You wrote this on your repo

> Extending short => int is more expensive than short => ushort => uint => int

Can you explain why

ygra · on Jan 7, 2024

One results in MOVSX, the other in MOVZX [1]. The difference thus is sign/zero extension when moving to the larger register. However, they seem to perform pretty much identical if I'm reading Agner Fog's instruction tables correctly.

[1] https://sharplab.io/#v2:C4LghgzgtgPgAgJgIwFgBQcDMACR2DC2A3ut...

EDIT: Ah, the other reply notes that this is likely only visible in a method that also does calculations and thus keeps those values in registers.

anonymoushn · on Jan 7, 2024

if the value starts out in a register, short => int is a sign-extend instruction. short -> ushort -> int is 0 instructions.

buybackoff · on Jan 7, 2024

The sibling comments said it sooner and better

neonsunset · on Jan 7, 2024

There is also now a direct comparison with the Java results: https://github.com/buybackoff/1brc#results

jackfoxy · on Jan 7, 2024

I've left the Microsoft world. That said the dotnet environment is pretty frickin' cool. Not least of all for the mostly excellent documentation across a lot of libraries. And MS keeps throwing money at development. It's just not better enough to attract Linux devs brought up entirely in the Linux world. And I suspect most dotnet devs who jump entirely into Linux abandon dotnet because their new shop doesn't use it.

plusmax1 · on Jan 7, 2024

We develop and deploy dotnet on Linux at my shop, it works great. I can recommend it to everyone, the dev experience is wonderful. With Rider as a development environment my team couldn't be happier really. I did a lot of development in C, java and python, but C# feels a lot more solid and developing with it truly is a joy.

minimeme · on Jan 7, 2024

Can confirm, dotnet works great on Linux. We have a lot of dotnet production systems running on Linux and Docker for many years now with zero issues. Also recommend Rider in Linux for development, even our Windows folks prefer it over VS nowadays.

foverzar · on Jan 7, 2024

No issues with libraries that require old Windows ASP.NET?
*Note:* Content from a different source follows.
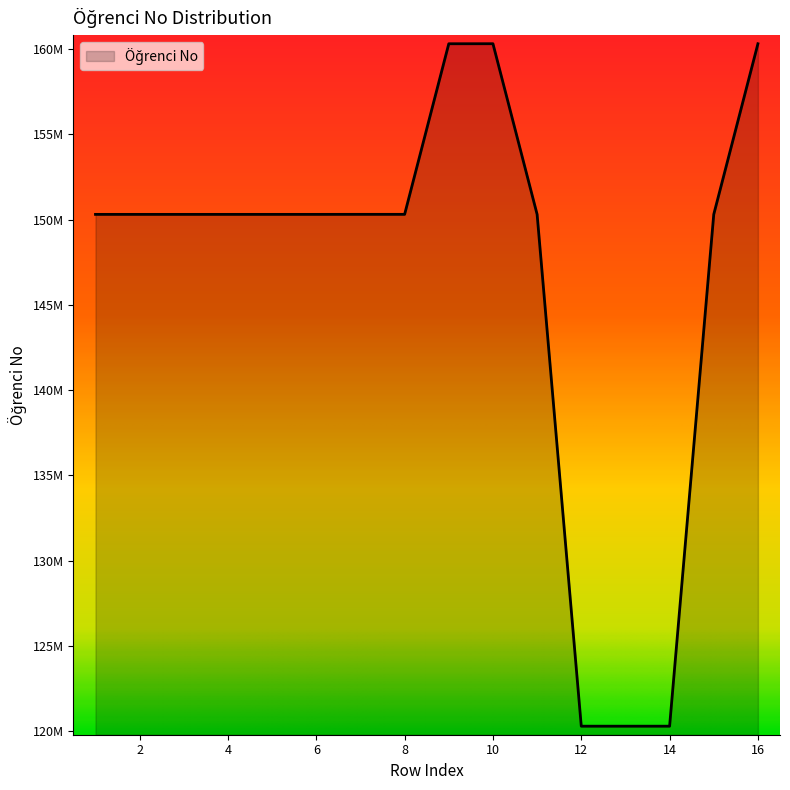

Does the chart have visible grid lines?

No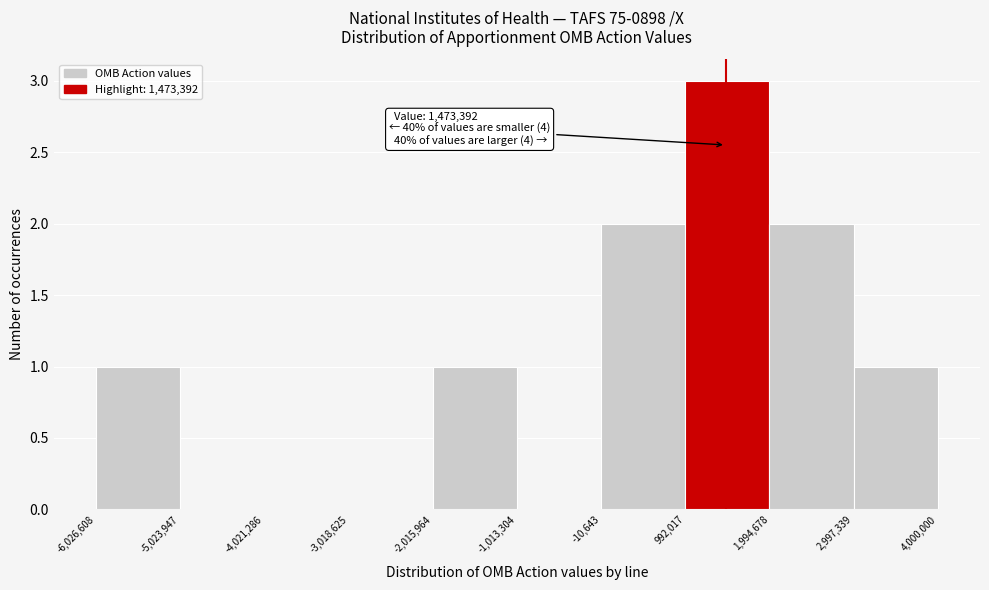

Which range on the x-axis has the tallest bar?

992,017 to 1,994,678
This was a frequent issue each time I tried using something from .NET ecosystem on Linux.

minimeme · on Jan 8, 2024

This was maybe a problem on the early days of .NET Core, but from .NET 6 or so they have reimplemented (almost) all the stuff from the old .NET Framework and that in turn enabled relatively easy porting of third party libraries, so most of them are ported as of today (atleast more or less maintained ones).

kikimora · on Jan 7, 2024

Never encountered this in the last 5 years working on .NET + Linux system.
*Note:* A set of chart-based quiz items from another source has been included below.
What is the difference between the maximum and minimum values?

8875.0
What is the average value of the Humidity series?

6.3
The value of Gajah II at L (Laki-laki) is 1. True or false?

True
SeanKilleen · on Jan 8, 2024

We're developing in .NET and publishing Linux containers deployed to Kubernetes. It's been an absolute joy!

eyegor · on Jan 7, 2024

It's wild to me that they would write performance focused code (unsafe ptrs, memory mapped files, etc) and then still use linq in the main work loop [0]. This implementation could go much much faster. Of course rewriting the parallelism and aggregation from linq is a decent amount of effort, but I'm betting that applying the lazy man's hack [1] would have decent gains.
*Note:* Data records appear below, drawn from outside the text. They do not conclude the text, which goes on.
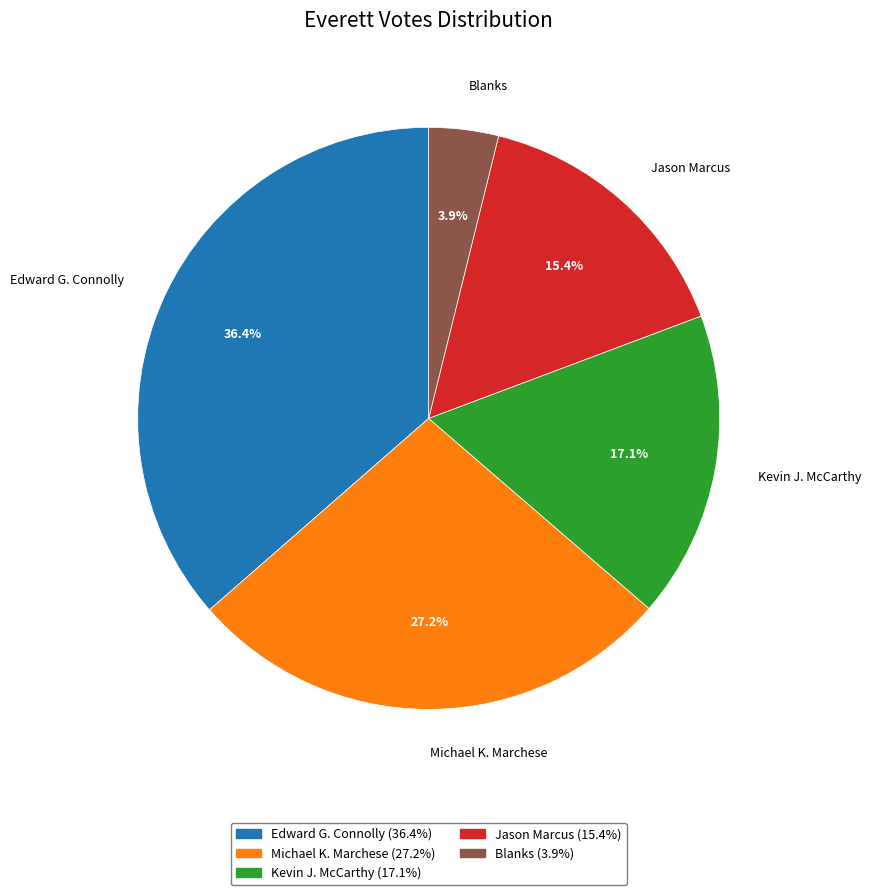

Is there a majority slice in this chart?

No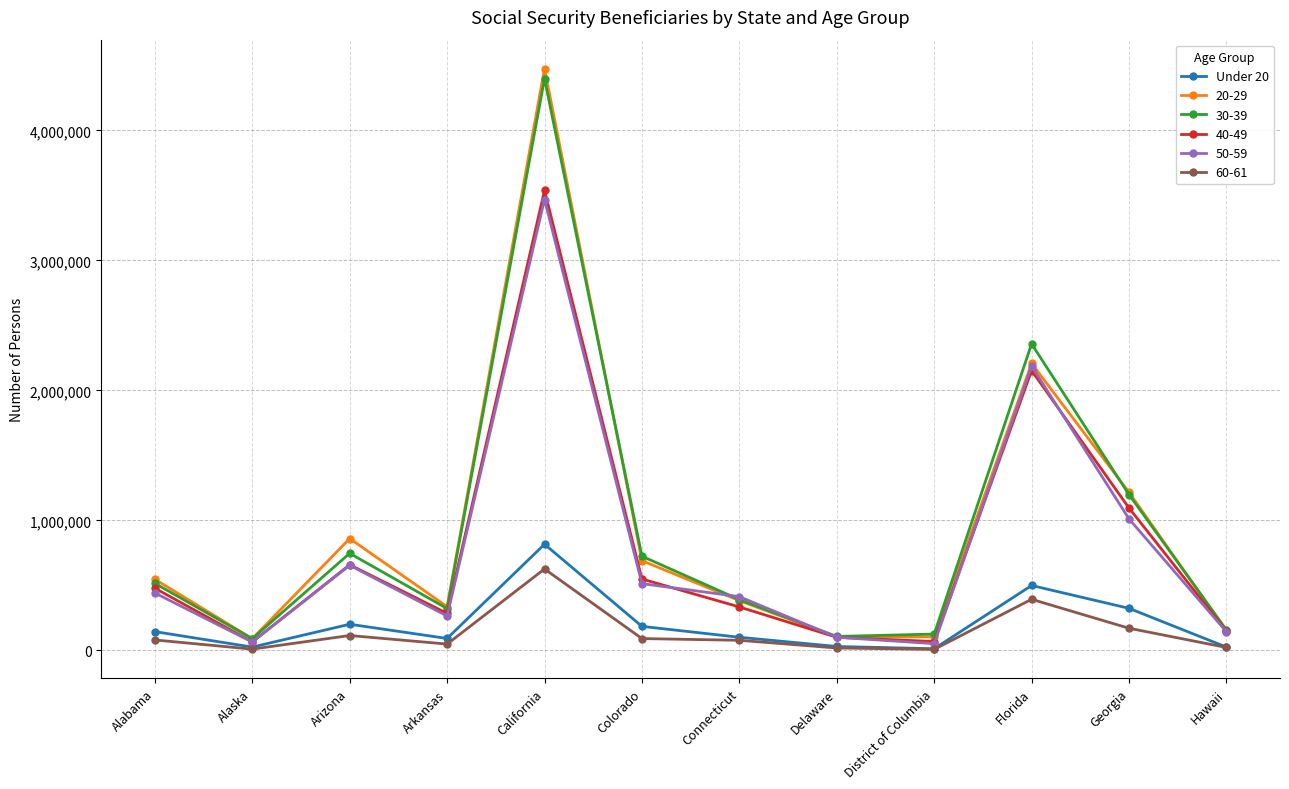

Where is the first local maximum for Under 20?

Arizona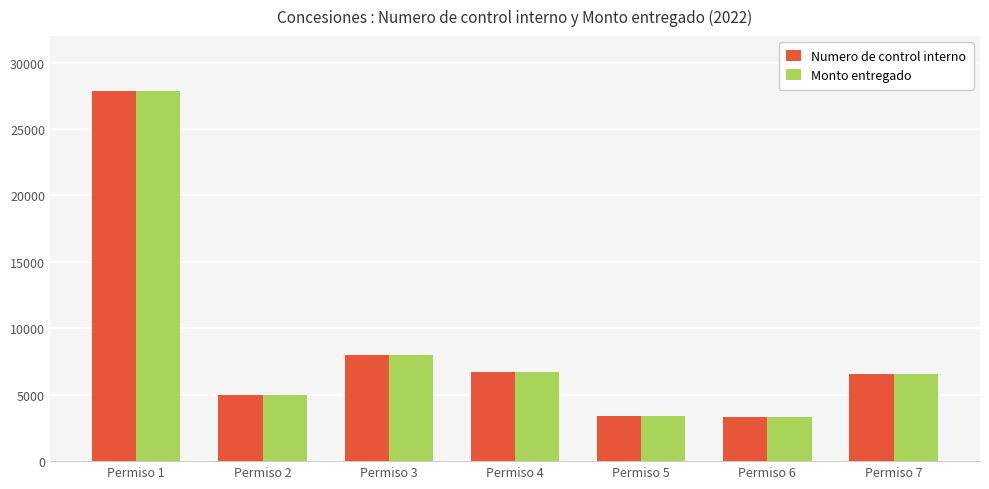

True or false: Monto entregado has a value of 6564 at Permiso 7.

True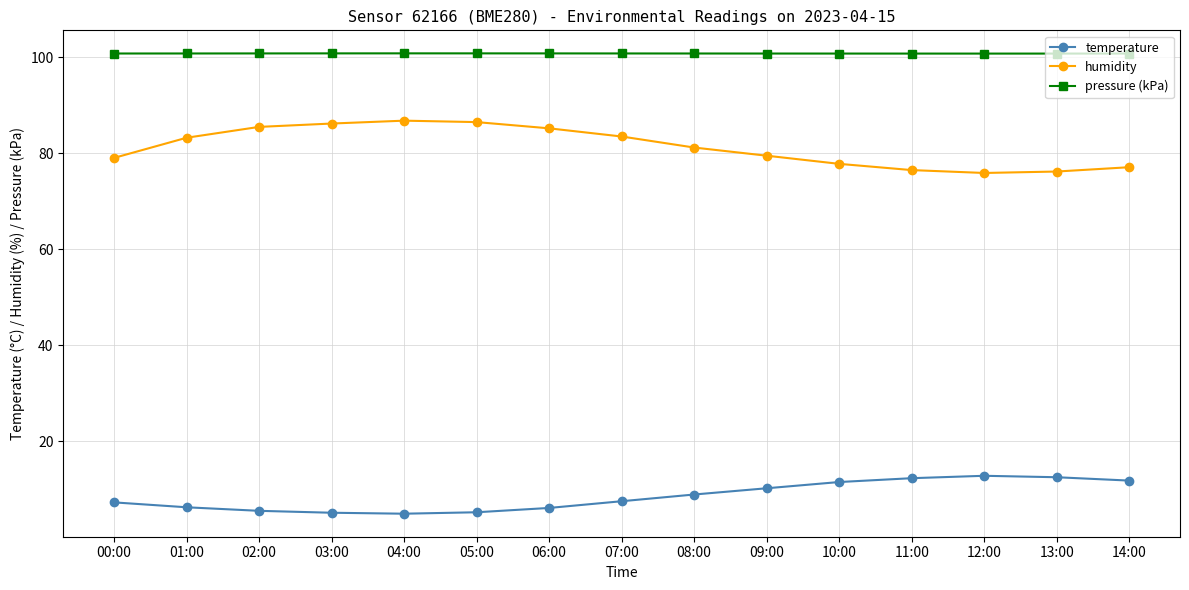

What is the spread (max minus min) of values at 06:00?

94.7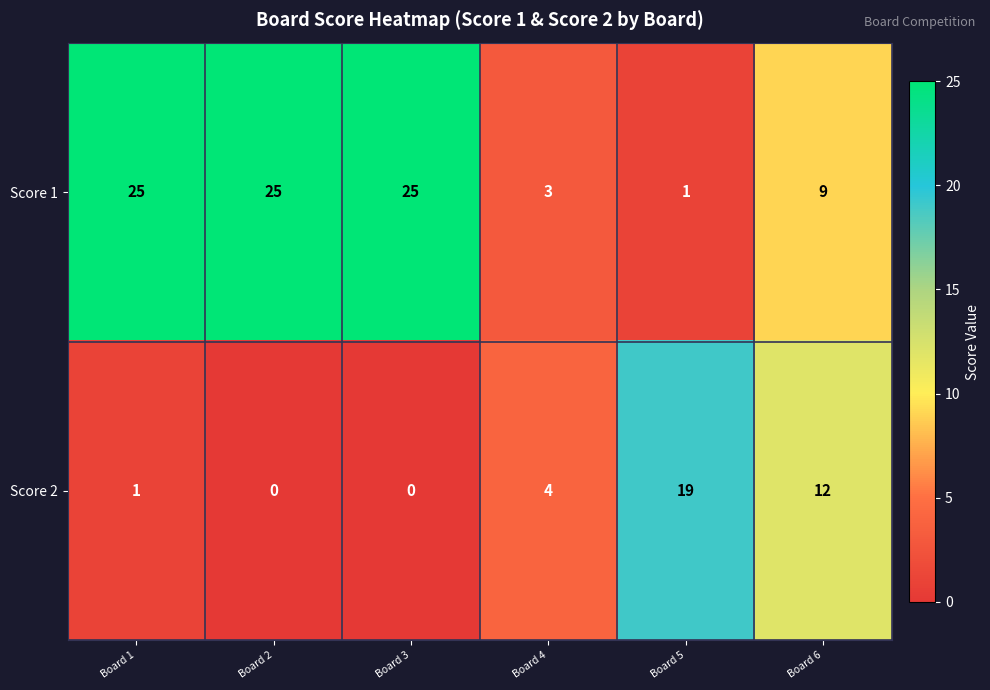

Is it true that Score 2 equals 0 at Board 2?

True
[0] https://github.com/buybackoff/1brc/blob/main/1brc/App.cs#L12...

[1] https://github.com/reegeek/StructLinq

brabel · on Jan 7, 2024

You're assuming they didn't try that. I wrote a blog post about a benchmark once, and posted on Reddit/HN, and everyone was like "clearly he should've tried X and Y" which I had, but didn't mention because I had mentioned many other things already which I thought were more interesting to mention... So, my advice is: try it before you accuse someone of not having done it properly. I can almost guarantee you'll find it's not better. If you find it's better, then at least you don't make a fool of yourself by suggesting inocuous changes. Performance is very surprising sometimes.

buybackoff · on Jan 7, 2024

Author there. Nothing really matters other than `ProcessChunk`. Don't you think I kind of know what I'm doing with these numbers!?

anonymoushn · on Jan 7, 2024

I don't think much time is spent in this code.

miga · on Jan 8, 2024

Anybody would host a language-agnostic comparison?